Hey there! I’ve run into similar headaches with Agilex 7 designs in the newer Quartus Pro versions, and honestly, the "retiming" stage can be one of the most temperamental parts of the entire compilation flow.
Agilex 7 relies heavily on the Hyperflex architecture, and the retiming engine is designed to aggressively move registers across combinational logic to hit those high clock frequencies. One specific point you mentioned—that it reports an error even when you just add some simple debug signals—is actually a classic symptom of how the tool handles "unmovable" logic. When you add a debug core or tap into a signal for Signal Tap, you are often implicitly adding constraints or "preserve" attributes. This effectively tells the retiming engine, "You can't move this register because I need to sample it exactly here." If the engine was previously relying on moving that specific logic to close timing, it can sometimes just give up and throw a generic error instead of a helpful timing report.

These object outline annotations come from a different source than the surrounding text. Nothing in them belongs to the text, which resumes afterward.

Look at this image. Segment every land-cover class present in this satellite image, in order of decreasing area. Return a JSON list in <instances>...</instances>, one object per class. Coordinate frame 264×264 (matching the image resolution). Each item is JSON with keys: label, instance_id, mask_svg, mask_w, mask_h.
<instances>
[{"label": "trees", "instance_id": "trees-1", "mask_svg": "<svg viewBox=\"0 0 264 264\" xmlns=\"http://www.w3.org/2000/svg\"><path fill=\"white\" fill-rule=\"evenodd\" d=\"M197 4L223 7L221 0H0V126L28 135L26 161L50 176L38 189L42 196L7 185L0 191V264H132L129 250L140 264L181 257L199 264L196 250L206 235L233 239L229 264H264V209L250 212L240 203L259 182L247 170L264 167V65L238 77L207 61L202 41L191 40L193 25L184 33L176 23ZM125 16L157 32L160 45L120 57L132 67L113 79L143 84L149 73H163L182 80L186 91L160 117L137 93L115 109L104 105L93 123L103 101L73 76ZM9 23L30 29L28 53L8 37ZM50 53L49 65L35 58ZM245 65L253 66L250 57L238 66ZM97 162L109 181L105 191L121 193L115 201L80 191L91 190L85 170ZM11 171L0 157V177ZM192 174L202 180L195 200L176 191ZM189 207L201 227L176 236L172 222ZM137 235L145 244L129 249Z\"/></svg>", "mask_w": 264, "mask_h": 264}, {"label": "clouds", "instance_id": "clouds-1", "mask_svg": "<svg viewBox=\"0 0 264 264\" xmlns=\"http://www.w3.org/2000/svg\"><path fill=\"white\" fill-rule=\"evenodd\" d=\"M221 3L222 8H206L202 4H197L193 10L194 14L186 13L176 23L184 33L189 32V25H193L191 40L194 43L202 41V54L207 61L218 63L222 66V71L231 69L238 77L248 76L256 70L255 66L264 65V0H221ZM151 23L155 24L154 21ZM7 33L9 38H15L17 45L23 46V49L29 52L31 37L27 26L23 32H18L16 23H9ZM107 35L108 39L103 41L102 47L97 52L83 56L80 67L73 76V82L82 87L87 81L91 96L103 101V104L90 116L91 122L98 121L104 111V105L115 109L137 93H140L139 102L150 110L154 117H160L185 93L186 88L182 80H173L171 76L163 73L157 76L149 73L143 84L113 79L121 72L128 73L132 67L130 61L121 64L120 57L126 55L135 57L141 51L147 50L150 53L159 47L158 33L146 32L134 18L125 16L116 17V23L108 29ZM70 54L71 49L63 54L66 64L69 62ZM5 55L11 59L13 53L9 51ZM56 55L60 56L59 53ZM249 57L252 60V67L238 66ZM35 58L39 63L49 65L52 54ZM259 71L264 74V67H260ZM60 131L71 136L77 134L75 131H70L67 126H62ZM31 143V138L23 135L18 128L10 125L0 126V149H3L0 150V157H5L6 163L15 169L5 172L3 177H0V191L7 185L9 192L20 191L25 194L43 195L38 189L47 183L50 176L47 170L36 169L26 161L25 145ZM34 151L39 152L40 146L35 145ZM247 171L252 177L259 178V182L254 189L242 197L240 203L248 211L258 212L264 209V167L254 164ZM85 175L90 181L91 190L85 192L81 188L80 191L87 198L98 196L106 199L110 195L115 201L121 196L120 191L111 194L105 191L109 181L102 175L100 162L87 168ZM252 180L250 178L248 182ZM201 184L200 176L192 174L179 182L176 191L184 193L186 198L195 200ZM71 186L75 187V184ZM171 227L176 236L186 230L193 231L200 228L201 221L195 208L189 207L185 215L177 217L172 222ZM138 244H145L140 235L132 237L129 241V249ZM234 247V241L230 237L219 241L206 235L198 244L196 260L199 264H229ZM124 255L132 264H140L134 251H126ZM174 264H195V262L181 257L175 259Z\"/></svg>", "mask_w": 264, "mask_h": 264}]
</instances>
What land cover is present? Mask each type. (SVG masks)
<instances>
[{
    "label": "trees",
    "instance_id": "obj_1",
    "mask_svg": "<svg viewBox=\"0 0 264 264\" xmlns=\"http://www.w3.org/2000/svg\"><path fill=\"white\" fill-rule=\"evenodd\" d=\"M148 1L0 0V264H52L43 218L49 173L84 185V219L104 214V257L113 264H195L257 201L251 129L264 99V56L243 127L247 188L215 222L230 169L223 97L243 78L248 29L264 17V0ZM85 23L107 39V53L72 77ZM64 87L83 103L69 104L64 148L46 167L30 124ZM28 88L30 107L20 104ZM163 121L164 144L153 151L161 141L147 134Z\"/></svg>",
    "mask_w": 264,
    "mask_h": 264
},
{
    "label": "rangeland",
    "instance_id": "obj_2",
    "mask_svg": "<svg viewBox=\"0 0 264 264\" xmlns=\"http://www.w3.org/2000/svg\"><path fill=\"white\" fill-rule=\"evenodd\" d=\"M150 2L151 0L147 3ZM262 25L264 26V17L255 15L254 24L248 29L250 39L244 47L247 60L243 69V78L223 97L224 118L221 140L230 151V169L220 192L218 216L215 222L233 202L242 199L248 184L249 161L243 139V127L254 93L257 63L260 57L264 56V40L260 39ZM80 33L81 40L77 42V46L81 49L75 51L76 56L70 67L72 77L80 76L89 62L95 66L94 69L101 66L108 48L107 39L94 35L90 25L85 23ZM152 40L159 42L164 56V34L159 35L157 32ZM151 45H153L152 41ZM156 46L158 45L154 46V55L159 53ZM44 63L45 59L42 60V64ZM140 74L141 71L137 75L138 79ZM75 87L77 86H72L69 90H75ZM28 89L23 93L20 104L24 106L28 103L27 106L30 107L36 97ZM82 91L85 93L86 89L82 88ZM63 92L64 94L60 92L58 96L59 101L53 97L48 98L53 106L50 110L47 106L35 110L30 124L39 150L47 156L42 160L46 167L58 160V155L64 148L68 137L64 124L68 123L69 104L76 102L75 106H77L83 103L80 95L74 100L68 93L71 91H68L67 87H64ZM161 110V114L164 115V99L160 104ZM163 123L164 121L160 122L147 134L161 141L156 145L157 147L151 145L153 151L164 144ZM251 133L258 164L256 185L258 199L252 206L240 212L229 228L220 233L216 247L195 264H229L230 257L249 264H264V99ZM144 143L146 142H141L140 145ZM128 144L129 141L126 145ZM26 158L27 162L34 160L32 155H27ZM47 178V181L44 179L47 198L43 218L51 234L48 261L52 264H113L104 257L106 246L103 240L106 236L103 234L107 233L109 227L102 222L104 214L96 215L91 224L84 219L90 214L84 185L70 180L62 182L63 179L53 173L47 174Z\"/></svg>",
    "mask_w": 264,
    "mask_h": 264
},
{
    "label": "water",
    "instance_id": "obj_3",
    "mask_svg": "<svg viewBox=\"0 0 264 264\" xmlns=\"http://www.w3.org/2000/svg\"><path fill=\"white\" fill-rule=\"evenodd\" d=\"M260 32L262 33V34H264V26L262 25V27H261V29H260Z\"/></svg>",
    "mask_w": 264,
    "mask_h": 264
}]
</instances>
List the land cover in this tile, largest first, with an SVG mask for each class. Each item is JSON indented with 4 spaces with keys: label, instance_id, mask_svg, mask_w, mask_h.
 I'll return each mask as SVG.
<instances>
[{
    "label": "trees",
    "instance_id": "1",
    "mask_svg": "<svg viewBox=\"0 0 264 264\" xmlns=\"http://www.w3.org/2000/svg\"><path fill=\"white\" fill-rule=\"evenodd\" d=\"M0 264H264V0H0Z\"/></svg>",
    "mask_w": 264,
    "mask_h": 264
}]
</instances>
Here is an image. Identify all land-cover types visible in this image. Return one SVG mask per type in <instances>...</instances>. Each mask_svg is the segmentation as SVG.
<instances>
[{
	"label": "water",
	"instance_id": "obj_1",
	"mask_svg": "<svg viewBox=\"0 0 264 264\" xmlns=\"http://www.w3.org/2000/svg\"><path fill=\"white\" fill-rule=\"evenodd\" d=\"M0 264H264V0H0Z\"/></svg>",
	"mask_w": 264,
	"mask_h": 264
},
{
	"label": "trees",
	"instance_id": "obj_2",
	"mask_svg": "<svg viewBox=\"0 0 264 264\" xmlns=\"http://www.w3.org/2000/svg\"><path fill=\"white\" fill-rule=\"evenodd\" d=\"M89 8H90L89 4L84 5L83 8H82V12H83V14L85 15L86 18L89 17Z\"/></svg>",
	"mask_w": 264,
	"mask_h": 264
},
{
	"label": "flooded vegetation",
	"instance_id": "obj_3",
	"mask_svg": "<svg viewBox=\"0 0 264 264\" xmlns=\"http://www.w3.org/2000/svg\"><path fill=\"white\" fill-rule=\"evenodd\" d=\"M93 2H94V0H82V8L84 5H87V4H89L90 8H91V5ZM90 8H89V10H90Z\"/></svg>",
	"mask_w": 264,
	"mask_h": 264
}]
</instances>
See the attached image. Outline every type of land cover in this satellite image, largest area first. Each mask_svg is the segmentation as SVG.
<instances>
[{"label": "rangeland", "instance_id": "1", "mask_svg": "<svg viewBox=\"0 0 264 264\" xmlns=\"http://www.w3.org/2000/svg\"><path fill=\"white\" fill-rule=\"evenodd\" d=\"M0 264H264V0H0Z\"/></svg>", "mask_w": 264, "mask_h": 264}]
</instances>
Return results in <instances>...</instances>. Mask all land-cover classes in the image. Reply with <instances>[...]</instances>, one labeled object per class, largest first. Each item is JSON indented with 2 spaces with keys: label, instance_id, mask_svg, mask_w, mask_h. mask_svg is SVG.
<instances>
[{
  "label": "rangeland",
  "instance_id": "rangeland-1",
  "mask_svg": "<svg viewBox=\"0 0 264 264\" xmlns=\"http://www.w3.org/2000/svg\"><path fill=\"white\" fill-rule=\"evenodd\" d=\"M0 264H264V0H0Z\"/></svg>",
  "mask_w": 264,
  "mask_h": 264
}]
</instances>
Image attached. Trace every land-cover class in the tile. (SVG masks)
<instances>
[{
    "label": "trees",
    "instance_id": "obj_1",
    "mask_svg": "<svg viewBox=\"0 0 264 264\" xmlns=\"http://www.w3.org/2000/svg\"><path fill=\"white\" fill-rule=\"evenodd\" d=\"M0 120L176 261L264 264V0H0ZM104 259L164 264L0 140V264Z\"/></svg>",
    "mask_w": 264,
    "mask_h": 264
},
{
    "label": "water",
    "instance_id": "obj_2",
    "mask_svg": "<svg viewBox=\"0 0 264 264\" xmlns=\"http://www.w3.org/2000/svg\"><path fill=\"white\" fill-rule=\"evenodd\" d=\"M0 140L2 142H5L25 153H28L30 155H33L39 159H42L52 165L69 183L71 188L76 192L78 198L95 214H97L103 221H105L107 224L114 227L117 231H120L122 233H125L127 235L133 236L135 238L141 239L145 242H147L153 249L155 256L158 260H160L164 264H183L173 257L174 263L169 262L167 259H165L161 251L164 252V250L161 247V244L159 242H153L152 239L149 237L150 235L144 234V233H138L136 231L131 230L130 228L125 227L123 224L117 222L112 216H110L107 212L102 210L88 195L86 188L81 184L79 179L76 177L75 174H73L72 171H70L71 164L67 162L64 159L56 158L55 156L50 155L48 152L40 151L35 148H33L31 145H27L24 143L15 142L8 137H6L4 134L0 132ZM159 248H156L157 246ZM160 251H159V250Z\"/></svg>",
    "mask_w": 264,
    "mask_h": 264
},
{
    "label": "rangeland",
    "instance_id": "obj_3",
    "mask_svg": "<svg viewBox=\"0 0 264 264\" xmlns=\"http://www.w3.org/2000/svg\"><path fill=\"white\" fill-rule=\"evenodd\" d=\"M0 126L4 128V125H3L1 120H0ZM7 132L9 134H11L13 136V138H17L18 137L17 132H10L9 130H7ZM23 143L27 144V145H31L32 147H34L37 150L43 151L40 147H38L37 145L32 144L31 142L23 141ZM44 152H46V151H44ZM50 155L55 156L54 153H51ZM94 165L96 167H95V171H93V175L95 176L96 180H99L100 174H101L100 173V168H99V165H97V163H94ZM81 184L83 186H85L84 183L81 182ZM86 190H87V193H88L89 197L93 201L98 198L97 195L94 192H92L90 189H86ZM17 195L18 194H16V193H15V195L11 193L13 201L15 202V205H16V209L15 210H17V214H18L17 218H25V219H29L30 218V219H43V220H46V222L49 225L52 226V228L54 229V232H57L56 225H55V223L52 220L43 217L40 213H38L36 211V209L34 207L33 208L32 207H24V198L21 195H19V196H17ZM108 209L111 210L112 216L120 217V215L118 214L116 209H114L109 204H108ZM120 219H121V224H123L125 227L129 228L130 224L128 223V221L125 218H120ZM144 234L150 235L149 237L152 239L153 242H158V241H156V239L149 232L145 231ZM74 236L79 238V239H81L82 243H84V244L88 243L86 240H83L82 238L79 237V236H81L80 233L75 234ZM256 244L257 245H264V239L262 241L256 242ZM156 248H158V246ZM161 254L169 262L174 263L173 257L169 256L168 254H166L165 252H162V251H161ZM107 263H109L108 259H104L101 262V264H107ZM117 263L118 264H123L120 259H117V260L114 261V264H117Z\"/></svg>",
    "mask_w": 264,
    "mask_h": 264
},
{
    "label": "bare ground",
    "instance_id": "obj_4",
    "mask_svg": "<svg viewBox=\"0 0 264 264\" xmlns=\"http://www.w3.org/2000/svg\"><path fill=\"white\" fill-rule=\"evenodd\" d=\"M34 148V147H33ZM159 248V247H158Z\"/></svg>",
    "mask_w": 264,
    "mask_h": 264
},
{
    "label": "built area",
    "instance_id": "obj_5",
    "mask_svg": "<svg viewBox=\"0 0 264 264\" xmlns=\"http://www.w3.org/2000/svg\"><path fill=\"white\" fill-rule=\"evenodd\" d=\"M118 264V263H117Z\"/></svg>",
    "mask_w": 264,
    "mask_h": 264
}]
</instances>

I remember a project a while back where I was constantly fighting these "random" STA failures during the retiming phase. My personal insight from that experience was that I had to be much more selective about where I was placing my debug taps. If you tap into a high-speed path that the retiming engine is actively trying to optimize, you're essentially breaking the tool's ability to do its job.
Another thing to look at, which might sound unrelated but has saved me before, is your actual workstation hardware and the compilation database health. Agilex designs are massive, and Quartus Pro 25.3 is very hungry for I/O throughput. I used to run my build environment on an older workstation using some legacy server-grade gear—specifically a few 400GB 3.5-inch SATA 6GBPS SSDs I’d salvaged. While they were "invincible" in terms of durability, the 6GBPS interface eventually became a bottleneck for the massive database writes that happen during the retiming and routing stages. I noticed that if the disk latency spiked during a heavy write phase, Quartus would occasionally throw these weird internal errors that looked like design bugs but were actually just I/O timeouts or database sync issues. If your design is hitting a wall, it’s worth making sure your temp directories are on your fastest possible drive.
Have you tried checking the "Retiming Limit" settings in your synthesis options, or perhaps excluding your debug logic from the retiming optimization entirely to see if that bypasses the error? It would be interesting to see if the error persists if you use a "Virtual Pin" for those debug signals instead.